Health Systems Strengthening towards Universal Health Coverage

Health Systems ARHR


The recent series of unprecedented overlapping health crises is a reminder of the need for nations to build resilient health systems. As emerging global pandemics continue to have substantial impact on health systems’ ability to provide essential health services, countries must re-strategize their technical actions, investments, monitoring approaches and innovations for developing and sustaining strengthened health systems including a well-functioning primary healthcare (PHC) in order to protect themselves during public health emergencies.

According to a recent World Bank report, a well-designed PHC has the potential to help flatten the curve during health emergencies like COVID-19 by providing measures such as surveillance, testing, contract tracing, community outreach and vaccine coverage, and in keeping hospitals from overflowing with critically ill patients.

This, as well as several other research and reports, emphasizes the need for a robust and resilient PHC system that is more accessible to communities, responsive, affordable to all, prevents diseases, and empowers people to live healthier lives.

Despite the Ghana Health Service’s 2021 Holistic Assessment report indicating significant progress in the country’s health system in recent years, the effects of recent global health crises have been compounding and undoubtedly hindered the country’s ability to make rapid progress in quality health service delivery.

PHC in Ghana

Ghana recognizes PHC as the cornerstone of universal health coverage (UHC) as affirmed in both the Alma Ata Declaration of 1978 and Astana Declaration of 2018; thus, access to fully functional primary care facilities is critical to the attainment of UHC. UHC requires reasonable geographical access for all Ghanaians as well as good preventive health services; effective supportive social services; and adequate financial resources for health service delivery.

In Ghana, two significant health-system levers; the National Health Insurance Scheme (NHIS) and Community Health Planning Services (CHPS) compounds play an important role in building robust and sustainable PHC and, by extension, achieving UHC. While the NHIS is critical for resolving health financing constraints for vulnerable sections of the population; the CHPS compounds functions to improve geographical and social access to basic health care for underserved communities.

However, significant gaps in these key health system levers among other factors restrict the country’s capacity to achieve a strong PHC. Several CHPS facilities have been recognized as being partially functional, making service delivery at the community level challenging.

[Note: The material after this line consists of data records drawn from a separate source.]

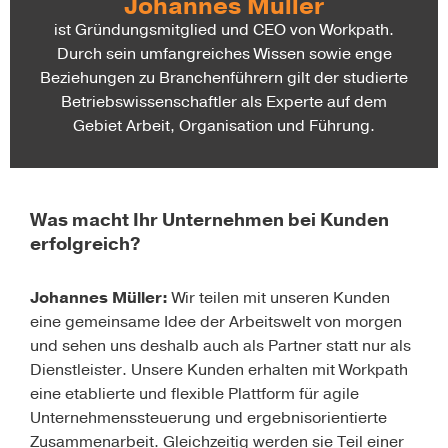
Johannes Müller
ist Gründungsmitglied und CEO von Workpath.
Durch sein umfangreiches Wissen sowie enge
Beziehungen zu Branchenführern gilt der studierte
Betriebswissenschaftler als Experte auf dem
Gebiet Arbeit, Organisation und Führung.
Was macht Ihr Unternehmen bei Kunden
erfolgreich?
Johannes Müller:
Wir teilen mit unseren Kunden
eine gemeinsame Idee der Arbeitswelt von morgen
und sehen uns deshalb auch als Partner statt nur als
Dienstleister. Unsere Kunden erhalten mit Workpath
eine etablierte und flexible Plattform für agile
Unternehmenssteuerung und ergebnisorientierte
Zusammenarbeit. Gleichzeitig werden sie Teil einer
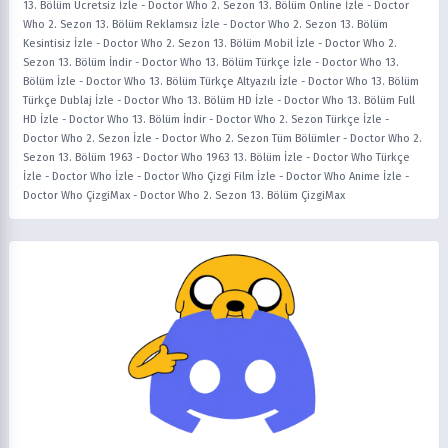
13. Bölüm Ücretsiz İzle
-
Doctor Who 2. Sezon 13. Bölüm Online İzle
-
Doctor
Who 2. Sezon 13. Bölüm Reklamsız İzle
-
Doctor Who 2. Sezon 13. Bölüm
Kesintisiz İzle
-
Doctor Who 2. Sezon 13. Bölüm Mobil İzle
-
Doctor Who 2.
Sezon 13. Bölüm İndir
-
Doctor Who 13. Bölüm Türkçe İzle
-
Doctor Who 13.
Bölüm İzle
-
Doctor Who 13. Bölüm Türkçe Altyazılı İzle
-
Doctor Who 13. Bölüm
Türkçe Dublaj İzle
-
Doctor Who 13. Bölüm HD İzle
-
Doctor Who 13. Bölüm Full
HD İzle
-
Doctor Who 13. Bölüm İndir
-
Doctor Who 2. Sezon Türkçe İzle
-
Doctor Who 2. Sezon İzle
-
Doctor Who 2. Sezon Tüm Bölümler
-
Doctor Who 2.
Sezon 13. Bölüm 1963
-
Doctor Who 1963 13. Bölüm İzle
-
Doctor Who Türkçe
İzle
-
Doctor Who İzle
-
Doctor Who Çizgi Film İzle
-
Doctor Who Anime İzle
-
Doctor Who ÇizgiMax
-
Doctor Who 2. Sezon 13. Bölüm ÇizgiMax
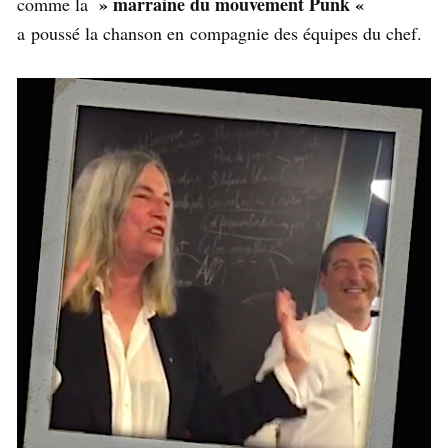
» marraine du mouvement Punk «
comme la
a poussé la chanson en compagnie des équipes du chef.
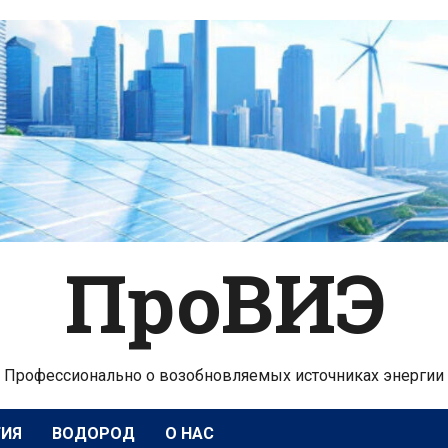
ПроВИЭ
Профессионально о возобновляемых источниках энергии
ГИЯ
ВОДОРОД
О НАС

It is estimated that less than 40% of CHPS zones and 50% of health centers have the necessary equipment to deliver quality services. Often, medications at these facilities are out of stock compelling people to resort to unorthodox methods such as herbs, concoctions, spiritualists, etc.

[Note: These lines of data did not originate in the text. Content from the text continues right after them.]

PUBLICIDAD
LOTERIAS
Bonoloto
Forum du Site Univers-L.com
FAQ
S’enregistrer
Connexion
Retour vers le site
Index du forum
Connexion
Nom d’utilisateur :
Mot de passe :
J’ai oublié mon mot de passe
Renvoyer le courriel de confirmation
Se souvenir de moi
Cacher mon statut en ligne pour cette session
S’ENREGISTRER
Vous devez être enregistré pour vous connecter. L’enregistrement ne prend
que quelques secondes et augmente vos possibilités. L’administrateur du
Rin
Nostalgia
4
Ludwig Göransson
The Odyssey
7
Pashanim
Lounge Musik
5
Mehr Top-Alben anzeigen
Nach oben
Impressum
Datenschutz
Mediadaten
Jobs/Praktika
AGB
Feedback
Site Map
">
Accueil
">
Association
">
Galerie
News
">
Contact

Similarly, despite the successful implementation of the NHIS in Ghana, the scheme faces a number of challenges ranging from poor coverage, poor financing to insufficient focus on PHC-related concerns.

Way Forward

The importance of a stronger health system in Ghana cannot be overstated. As the first point of contact within the national health system for individuals, families and communities, a robust PHC not only provides high-quality care and services, but it also helps to reduce the danger and effect of acute public health emergencies that jeopardize people’s health.

Achieving a comprehensive PHC requires strong political will and commitment to ensure that diagnosis of gaps in the health sector and global commitments on UHC are translated into concrete actions.

To provide quality services to the most vulnerable in urban slums and hard-to-reach areas, the CHPS, which remains a critical component of the health system infrastructure and the primary vehicle through which PHC services are delivered, must be improved through increased human resources, infrastructure, equipment, and community participation and ownership.

According to a WHO African Region report, most African nations fund less than 50% of their health budget. There is the need to increase investment in national health budget, including the NHIS, especially during these critical health emergencies, to provide equal access to adequate, high-quality, and affordable health care for all people including sexual and reproductive health (SRH) services for women and girls of reproductive age.

Furthermore, there is a need for effective surveillance and response systems, particularly at the community level, to provide early detection of evolving outbreaks and to obtain data on developing outbreaks, as early identification enables implementation of effective disease containment measures.

We continue to urge Government, the Ministry of Health (MoH) and the Ghana Health Service (GHS) to prioritize health workers, particularly those at the peripheral healthcare facilities to ensure the delivery of essential health services and protection of the population especially the less privilege against current and emerging public health emergencies.

We need strong PHC for an effective pandemic response, equitable recovery, and progress towards the attainment of SDG 3.